Le strategie più efficaci non si fondano sull’odio verso il corpo, ma sull’autocompassione e sull’accettazione. Coltivare l’autocompassione, trattandosi con la stessa gentilezza che si riserverebbe a una persona cara.
Praticare l’accettazione corporea, riconoscendo il diritto a vivere bene in ogni corpo, senza rimandare la propria felicità a un futuro dimagrimento. Riconnettersi ai segnali interni, attraverso pratiche di alimentazione intuitiva che privilegiano fame, sazietà e soddisfazione.
Creare ambienti di supporto, cercando comunità e professionistæ che non riducano la persona al peso.

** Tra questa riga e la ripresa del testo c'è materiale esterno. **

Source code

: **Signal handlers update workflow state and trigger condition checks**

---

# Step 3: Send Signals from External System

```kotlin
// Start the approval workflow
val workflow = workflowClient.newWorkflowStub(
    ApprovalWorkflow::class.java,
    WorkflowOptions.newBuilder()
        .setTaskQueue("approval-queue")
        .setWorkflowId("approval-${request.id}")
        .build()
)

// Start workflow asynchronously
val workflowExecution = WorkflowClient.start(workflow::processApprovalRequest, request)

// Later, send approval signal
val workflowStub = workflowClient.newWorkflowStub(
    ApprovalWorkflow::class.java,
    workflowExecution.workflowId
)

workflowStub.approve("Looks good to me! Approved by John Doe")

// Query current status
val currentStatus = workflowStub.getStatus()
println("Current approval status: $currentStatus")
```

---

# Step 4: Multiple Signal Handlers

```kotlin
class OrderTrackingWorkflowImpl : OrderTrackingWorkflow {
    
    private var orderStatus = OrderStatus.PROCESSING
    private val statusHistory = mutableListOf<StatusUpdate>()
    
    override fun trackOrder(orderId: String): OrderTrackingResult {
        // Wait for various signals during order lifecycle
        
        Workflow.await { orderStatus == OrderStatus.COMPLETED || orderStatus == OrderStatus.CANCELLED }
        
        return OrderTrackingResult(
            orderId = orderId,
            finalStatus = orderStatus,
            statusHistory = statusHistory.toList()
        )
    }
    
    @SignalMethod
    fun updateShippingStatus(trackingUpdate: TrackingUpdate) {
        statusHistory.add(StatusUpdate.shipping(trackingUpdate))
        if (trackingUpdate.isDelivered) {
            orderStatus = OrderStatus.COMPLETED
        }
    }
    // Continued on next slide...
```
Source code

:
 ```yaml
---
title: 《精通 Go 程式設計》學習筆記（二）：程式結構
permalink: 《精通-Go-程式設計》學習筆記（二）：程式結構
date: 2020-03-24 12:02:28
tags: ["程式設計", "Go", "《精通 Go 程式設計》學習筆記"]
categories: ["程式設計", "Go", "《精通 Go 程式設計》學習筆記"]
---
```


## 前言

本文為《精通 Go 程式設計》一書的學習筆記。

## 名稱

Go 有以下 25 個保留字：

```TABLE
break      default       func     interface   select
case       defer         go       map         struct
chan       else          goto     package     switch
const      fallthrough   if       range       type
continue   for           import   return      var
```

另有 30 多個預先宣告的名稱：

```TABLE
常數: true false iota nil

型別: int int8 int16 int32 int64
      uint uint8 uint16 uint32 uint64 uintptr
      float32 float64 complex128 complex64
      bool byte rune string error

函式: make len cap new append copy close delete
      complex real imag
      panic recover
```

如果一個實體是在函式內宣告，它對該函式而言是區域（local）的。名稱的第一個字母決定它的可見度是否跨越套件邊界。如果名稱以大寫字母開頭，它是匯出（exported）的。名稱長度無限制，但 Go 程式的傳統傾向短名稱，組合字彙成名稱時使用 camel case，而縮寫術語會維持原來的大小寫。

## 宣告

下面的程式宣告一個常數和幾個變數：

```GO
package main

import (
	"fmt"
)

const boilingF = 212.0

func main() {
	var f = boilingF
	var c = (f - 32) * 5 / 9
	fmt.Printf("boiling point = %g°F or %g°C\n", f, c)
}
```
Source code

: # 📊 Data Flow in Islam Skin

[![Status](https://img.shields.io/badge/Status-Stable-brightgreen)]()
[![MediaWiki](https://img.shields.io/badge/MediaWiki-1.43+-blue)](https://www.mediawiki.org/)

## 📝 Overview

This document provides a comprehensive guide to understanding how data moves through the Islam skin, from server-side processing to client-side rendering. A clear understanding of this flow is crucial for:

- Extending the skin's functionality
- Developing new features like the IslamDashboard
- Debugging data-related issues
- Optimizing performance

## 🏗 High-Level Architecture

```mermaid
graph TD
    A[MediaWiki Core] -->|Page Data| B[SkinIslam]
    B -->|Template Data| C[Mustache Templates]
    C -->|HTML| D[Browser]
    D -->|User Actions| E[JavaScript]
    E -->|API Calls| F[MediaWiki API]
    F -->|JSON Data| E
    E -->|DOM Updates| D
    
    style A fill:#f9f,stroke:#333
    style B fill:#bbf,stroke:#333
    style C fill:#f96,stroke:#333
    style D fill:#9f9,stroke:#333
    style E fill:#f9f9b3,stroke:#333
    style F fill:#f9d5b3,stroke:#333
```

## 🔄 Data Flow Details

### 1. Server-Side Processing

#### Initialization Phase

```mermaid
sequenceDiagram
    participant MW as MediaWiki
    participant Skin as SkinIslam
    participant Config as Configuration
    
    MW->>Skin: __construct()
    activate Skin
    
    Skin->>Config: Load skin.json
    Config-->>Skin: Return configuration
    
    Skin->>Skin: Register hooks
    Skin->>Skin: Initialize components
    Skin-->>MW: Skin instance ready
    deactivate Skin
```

In quest’ottica, la salute non ha a che fare con l’obiettivo di “perdere chili”, ma di vivere con energia, benessere e libertà, indipendentemente dalla taglia.
La dr.ssa Ferrajoli conclude con queste parole
Analizzare le domande poste ci mostra chiaramente quanto lo stigma possa infiltrarsi nel linguaggio. Ogni volta che parliamo di “obesità” come problema da risolvere o di “dimagrimento” come obiettivo inevitabile, rischiamo di rinforzare la narrativa della diet culture.
La psicologia, in un’ottica inclusiva, può accompagnare le persone a riconoscere lo stigma, a liberarsi dal senso di colpa, a costruire spazi, tempi e modi più compassionevoli per sé. Non si tratta di trasformare i corpi, ma di trasformare lo sguardo con cui li guardiamo.